I think this answer is wrong. The denominator in the probability cannot be $\binom{20}{10}$
We have two cases in the event here.
Case1) If in the first 10 draws if we have thrown out 1 then we go for randomly picking again (this will be the 11th time) from the remaining 10 balls and throw out the randomly selected ball.
For this the number of ways = $\binom{19}{9}$ $\times$ $\binom{10}{1}$
Case2) If in the first 10 draws if we did not get 1 then the remaining 10 balls in the box will definitely have a '1', so we need not go for random picking again.

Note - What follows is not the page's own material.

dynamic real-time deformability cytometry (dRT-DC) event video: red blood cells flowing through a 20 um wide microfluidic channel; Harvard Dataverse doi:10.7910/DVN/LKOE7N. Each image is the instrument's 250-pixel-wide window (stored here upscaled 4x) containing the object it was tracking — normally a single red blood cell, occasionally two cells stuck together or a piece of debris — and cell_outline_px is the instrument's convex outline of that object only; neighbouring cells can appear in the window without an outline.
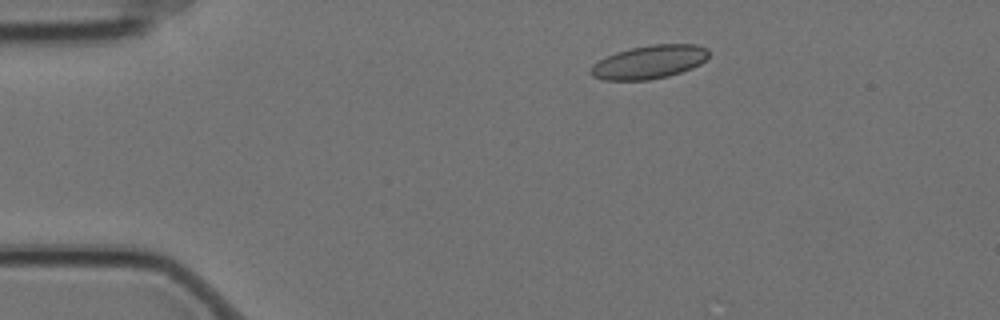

We just have to pick the 1 left in the box and throw it out.
For this the number of ways = $\binom{19}{10}$ $\times$ $\binom{1}{1}$
Now, we will calculate the number of ways of randomly choosing so that 2 remains in the box.

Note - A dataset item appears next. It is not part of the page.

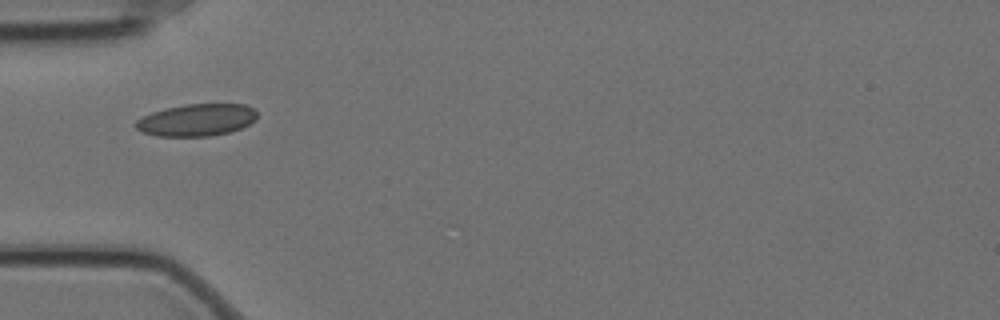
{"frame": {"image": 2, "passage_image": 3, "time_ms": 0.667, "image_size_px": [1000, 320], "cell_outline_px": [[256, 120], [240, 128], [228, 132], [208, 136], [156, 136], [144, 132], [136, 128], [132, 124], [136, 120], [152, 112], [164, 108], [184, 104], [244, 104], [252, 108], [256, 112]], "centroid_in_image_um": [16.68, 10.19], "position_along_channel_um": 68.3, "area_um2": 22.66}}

Even for this we have 2 cases.
Case1) If both '1' and '2' are not thrown out after the first 10 random pickings. In this case we need not go for 11th random picking.

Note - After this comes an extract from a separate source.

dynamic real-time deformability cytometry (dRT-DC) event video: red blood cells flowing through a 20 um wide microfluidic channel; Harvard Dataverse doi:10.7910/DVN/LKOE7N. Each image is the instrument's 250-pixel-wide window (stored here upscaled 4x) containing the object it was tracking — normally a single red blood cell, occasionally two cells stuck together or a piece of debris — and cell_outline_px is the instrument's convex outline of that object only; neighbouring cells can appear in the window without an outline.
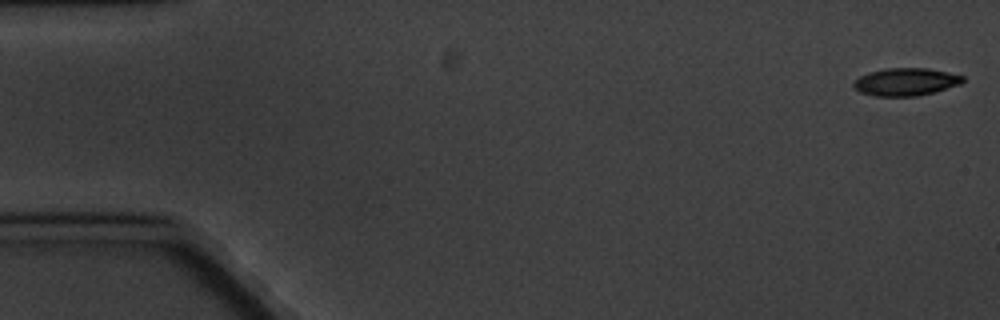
{"species": "common noctule bat (a hibernating species)", "species_latin": "Nyctalus noctula", "temperature_condition": "cold", "stored_images_in_passage": 6, "camera_frame_rate_fps": 3000, "um_per_image_px": 0.085, "animal": {"sex": "male", "body_mass_g": 20.1, "forearm_length_mm": 53.5}, "frame": {"image": 1, "passage_image": 1, "time_ms": 0.0, "image_size_px": [1000, 320], "cell_outline_px": [[964, 80], [960, 84], [932, 92], [916, 96], [876, 96], [860, 92], [852, 84], [860, 76], [868, 72], [884, 68], [928, 68], [964, 76]], "centroid_in_image_um": [76.97, 6.95], "position_along_channel_um": 8.0, "area_um2": 17.4}}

For this the number of ways = $\binom{18}{10}$ $\times$ $\binom{1}{1}$
Case2) If '1' is thrown out and '2' is not thrown out in the first 10 random pickings. This case requires 11th random picking, even here we will not be choosing '2' to be thrown out.
For this the number of ways = $\binom{18}{9}$ $\times$ $\binom{9}{1}$
So, finally the required probability = [$\binom{18}{10}$ $\times$ $\binom{1}{1}$ + $\binom{18}{9}$ $\times$ $\binom{9}{1}$] $\div$ [$\binom{19}{10}$ $\times$ $\binom{1}{1}$ + $\binom{19}{9}$ $\times$ $\binom{10}{1}$]
= (9/19) .....(I have skipped numerical calculations here :P)
Please let me know if anything is incorrect. :)